Explore the material:
**a.** Translate this sentence from the datasets page into Spanish: "Picking good sources of data that can be combined in interesting ways is essential to analysis that can lead to valuable insights."
**b.** Name every government agency the datasets page mentions as a source of data.

Extract provided:
Datasets
Picking good sources of data that can be combined in interesting ways is essential to analysis that can lead to valuable insights.
Requirements for the Final Project
- You need 3 distinct data sources
Part of your job is to combine these sources: for example, you might combine inflation data from the
US Bureau of Labor Statistics with homelessness data from the
U.S. Department of Housing and Urban Development and chronic absenteeism from the
U.S. Department of Education.
- 1 of the datasets needs to be comprised of many observations
In the example above, perhaps your 'many N observations' dataset contains chronic absenteeism by school district. You might decide to aggregate this by state or regions: that's okay. The main point is that the dataset wasn't trivial to begin: you simplifying things for the sake of understandability is … understandable, as it's part of the job of a data scientist.
- Be bold: don't worry about finding weak predictors/coefficients.
Your group will be graded upon the work you do — the writing, analysis, etc. You will not be graded based upon your ability to find what you hoped or expected to find: go out on a limb … maybe you'll find something interesting that will make the TAs day.
How do we combine datasets?

(Saved data entries)
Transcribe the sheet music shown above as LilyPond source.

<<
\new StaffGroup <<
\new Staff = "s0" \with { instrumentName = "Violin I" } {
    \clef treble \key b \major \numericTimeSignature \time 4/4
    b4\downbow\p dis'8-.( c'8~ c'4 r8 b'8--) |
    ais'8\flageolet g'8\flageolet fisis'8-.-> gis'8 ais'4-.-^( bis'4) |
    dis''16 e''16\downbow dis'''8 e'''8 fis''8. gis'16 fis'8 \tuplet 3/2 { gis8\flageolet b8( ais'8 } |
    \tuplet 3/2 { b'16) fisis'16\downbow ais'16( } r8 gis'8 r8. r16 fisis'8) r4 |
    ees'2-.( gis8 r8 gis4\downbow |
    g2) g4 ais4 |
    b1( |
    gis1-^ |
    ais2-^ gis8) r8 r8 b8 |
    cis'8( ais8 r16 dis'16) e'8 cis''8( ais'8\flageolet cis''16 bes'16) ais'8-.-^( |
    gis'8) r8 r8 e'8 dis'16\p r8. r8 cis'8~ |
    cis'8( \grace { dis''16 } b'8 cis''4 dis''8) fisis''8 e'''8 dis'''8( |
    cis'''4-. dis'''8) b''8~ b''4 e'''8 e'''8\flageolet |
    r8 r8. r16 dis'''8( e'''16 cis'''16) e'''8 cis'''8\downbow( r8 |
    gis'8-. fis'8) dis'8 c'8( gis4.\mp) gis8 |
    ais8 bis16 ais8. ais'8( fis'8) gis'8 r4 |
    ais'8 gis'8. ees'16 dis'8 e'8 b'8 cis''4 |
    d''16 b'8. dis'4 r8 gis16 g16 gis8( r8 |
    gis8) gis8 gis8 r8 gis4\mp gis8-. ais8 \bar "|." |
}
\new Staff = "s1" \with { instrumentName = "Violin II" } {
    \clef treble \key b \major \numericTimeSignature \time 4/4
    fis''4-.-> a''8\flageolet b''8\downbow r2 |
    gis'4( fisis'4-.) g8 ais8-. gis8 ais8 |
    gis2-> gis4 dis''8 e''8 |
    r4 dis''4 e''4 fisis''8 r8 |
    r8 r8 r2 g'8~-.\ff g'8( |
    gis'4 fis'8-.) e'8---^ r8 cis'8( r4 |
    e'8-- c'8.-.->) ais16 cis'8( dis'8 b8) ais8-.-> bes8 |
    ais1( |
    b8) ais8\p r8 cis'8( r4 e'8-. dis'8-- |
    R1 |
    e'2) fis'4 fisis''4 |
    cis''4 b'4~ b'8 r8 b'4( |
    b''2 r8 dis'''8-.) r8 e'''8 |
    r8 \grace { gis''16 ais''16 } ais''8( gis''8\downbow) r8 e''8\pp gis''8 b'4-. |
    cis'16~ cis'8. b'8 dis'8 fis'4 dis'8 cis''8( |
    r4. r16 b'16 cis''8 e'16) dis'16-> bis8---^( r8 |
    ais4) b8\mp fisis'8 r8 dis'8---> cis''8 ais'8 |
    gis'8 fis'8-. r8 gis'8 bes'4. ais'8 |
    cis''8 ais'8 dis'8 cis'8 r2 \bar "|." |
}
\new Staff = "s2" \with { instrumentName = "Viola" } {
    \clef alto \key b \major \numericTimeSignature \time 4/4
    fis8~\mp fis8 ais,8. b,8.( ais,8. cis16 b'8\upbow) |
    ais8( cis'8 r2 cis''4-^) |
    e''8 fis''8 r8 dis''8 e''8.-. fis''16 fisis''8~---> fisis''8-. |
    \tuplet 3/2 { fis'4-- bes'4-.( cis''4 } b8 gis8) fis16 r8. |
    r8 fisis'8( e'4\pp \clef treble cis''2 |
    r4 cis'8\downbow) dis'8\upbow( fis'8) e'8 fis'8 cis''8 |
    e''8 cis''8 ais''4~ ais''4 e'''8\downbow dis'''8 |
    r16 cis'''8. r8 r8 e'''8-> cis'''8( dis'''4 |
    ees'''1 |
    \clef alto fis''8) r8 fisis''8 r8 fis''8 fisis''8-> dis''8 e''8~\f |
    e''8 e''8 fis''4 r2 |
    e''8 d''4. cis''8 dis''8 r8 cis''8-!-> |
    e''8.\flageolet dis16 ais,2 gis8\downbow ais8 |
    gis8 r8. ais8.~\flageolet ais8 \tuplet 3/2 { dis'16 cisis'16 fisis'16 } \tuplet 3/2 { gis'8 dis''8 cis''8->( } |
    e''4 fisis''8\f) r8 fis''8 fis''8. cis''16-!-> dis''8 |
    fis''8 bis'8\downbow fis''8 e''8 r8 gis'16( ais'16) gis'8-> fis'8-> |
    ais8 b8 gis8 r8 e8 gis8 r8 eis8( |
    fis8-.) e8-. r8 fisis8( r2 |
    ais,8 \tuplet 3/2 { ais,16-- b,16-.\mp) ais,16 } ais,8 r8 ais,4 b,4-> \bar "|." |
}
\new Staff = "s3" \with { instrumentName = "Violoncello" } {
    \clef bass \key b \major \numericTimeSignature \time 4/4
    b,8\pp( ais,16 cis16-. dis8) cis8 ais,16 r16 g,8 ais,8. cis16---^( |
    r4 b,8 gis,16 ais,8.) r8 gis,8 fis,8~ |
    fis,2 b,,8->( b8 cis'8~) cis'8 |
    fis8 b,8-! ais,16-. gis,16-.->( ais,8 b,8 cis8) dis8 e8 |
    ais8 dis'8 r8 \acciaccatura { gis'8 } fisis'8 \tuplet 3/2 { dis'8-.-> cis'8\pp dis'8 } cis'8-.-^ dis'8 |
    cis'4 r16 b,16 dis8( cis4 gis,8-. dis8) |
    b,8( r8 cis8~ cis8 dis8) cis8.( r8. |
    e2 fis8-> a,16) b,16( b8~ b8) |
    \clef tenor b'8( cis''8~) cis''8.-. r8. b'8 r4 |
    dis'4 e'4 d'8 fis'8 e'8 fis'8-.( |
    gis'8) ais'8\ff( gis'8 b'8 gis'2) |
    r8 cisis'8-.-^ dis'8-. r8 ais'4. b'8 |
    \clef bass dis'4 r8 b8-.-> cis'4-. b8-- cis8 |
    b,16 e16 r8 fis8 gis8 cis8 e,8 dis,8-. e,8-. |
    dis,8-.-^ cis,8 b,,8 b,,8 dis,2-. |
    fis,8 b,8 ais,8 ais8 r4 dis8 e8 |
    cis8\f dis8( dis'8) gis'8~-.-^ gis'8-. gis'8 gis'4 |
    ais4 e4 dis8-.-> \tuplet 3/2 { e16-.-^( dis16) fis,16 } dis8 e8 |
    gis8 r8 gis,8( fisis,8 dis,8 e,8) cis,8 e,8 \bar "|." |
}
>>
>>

Answers by task:
**a.** Elegir buenas fuentes de datos que puedan combinarse de maneras interesantes es esencial para un análisis que pueda conducir a conclusiones valiosas.

**b.**
US Bureau of Labor Statistics
U.S. Department of Housing and Urban Development
U.S. Department of Education